TRY IT
The records below are to be reproduced word for word.

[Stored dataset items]
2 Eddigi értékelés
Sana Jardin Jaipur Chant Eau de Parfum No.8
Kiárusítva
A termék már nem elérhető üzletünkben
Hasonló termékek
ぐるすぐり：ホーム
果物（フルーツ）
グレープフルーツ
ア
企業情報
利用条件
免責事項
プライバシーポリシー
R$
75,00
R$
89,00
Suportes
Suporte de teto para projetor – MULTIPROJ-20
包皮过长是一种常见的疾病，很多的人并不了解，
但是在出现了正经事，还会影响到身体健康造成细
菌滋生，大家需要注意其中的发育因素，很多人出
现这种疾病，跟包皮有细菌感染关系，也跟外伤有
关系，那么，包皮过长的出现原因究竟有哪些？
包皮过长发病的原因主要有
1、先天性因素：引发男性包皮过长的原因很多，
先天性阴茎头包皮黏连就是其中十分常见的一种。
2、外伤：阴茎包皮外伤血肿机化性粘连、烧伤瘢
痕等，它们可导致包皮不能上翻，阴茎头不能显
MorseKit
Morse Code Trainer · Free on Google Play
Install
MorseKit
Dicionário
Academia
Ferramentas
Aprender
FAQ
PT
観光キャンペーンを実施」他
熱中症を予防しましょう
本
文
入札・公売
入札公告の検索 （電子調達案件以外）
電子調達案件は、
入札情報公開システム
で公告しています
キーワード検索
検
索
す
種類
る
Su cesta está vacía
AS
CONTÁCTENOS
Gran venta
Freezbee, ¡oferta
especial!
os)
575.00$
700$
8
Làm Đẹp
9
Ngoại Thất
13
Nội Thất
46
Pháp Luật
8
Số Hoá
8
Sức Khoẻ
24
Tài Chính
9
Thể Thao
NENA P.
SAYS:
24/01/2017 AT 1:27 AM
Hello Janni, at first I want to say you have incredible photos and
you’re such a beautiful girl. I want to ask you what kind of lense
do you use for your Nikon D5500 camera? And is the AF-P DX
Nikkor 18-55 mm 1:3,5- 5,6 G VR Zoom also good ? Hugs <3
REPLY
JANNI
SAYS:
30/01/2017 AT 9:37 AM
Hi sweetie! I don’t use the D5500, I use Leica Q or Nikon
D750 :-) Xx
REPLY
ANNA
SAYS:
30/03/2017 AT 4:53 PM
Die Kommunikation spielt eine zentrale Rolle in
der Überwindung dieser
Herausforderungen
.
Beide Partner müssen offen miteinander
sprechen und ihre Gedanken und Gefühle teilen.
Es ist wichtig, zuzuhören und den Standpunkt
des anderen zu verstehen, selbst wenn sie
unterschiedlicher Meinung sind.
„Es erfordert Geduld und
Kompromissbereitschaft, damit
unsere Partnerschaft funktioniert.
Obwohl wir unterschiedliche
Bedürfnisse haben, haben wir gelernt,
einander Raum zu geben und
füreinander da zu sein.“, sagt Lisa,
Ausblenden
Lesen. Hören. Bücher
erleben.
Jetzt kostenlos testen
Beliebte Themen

EXPECTED OUTPUT
2 Eddigi értékelés
Sana Jardin Jaipur Chant Eau de Parfum No.8
Kiárusítva
A termék már nem elérhető üzletünkben
Hasonló termékek
ぐるすぐり：ホーム
果物（フルーツ）
グレープフルーツ
ア
企業情報
利用条件
免責事項
プライバシーポリシー
R$
75,00
R$
89,00
Suportes
Suporte de teto para projetor – MULTIPROJ-20
包皮过长是一种常见的疾病，很多的人并不了解，
但是在出现了正经事，还会影响到身体健康造成细
菌滋生，大家需要注意其中的发育因素，很多人出
现这种疾病，跟包皮有细菌感染关系，也跟外伤有
关系，那么，包皮过长的出现原因究竟有哪些？
包皮过长发病的原因主要有
1、先天性因素：引发男性包皮过长的原因很多，
先天性阴茎头包皮黏连就是其中十分常见的一种。
2、外伤：阴茎包皮外伤血肿机化性粘连、烧伤瘢
痕等，它们可导致包皮不能上翻，阴茎头不能显
MorseKit
Morse Code Trainer · Free on Google Play
Install
MorseKit
Dicionário
Academia
Ferramentas
Aprender
FAQ
PT
観光キャンペーンを実施」他
熱中症を予防しましょう
本
文
入札・公売
入札公告の検索 （電子調達案件以外）
電子調達案件は、
入札情報公開システム
で公告しています
キーワード検索
検
索
す
種類
る
Su cesta está vacía
AS
CONTÁCTENOS
Gran venta
Freezbee, ¡oferta
especial!
os)
575.00$
700$
8
Làm Đẹp
9
Ngoại Thất
13
Nội Thất
46
Pháp Luật
8
Số Hoá
8
Sức Khoẻ
24
Tài Chính
9
Thể Thao
NENA P.
SAYS:
24/01/2017 AT 1:27 AM
Hello Janni, at first I want to say you have incredible photos and
you’re such a beautiful girl. I want to ask you what kind of lense
do you use for your Nikon D5500 camera? And is the AF-P DX
Nikkor 18-55 mm 1:3,5- 5,6 G VR Zoom also good ? Hugs <3
REPLY
JANNI
SAYS:
30/01/2017 AT 9:37 AM
Hi sweetie! I don’t use the D5500, I use Leica Q or Nikon
D750 :-) Xx
REPLY
ANNA
SAYS:
30/03/2017 AT 4:53 PM
Die Kommunikation spielt eine zentrale Rolle in
der Überwindung dieser
Herausforderungen
.
Beide Partner müssen offen miteinander
sprechen und ihre Gedanken und Gefühle teilen.
Es ist wichtig, zuzuhören und den Standpunkt
des anderen zu verstehen, selbst wenn sie
unterschiedlicher Meinung sind.
„Es erfordert Geduld und
Kompromissbereitschaft, damit
unsere Partnerschaft funktioniert.
Obwohl wir unterschiedliche
Bedürfnisse haben, haben wir gelernt,
einander Raum zu geben und
füreinander da zu sein.“, sagt Lisa,
Ausblenden
Lesen. Hören. Bücher
erleben.
Jetzt kostenlos testen
Beliebte Themen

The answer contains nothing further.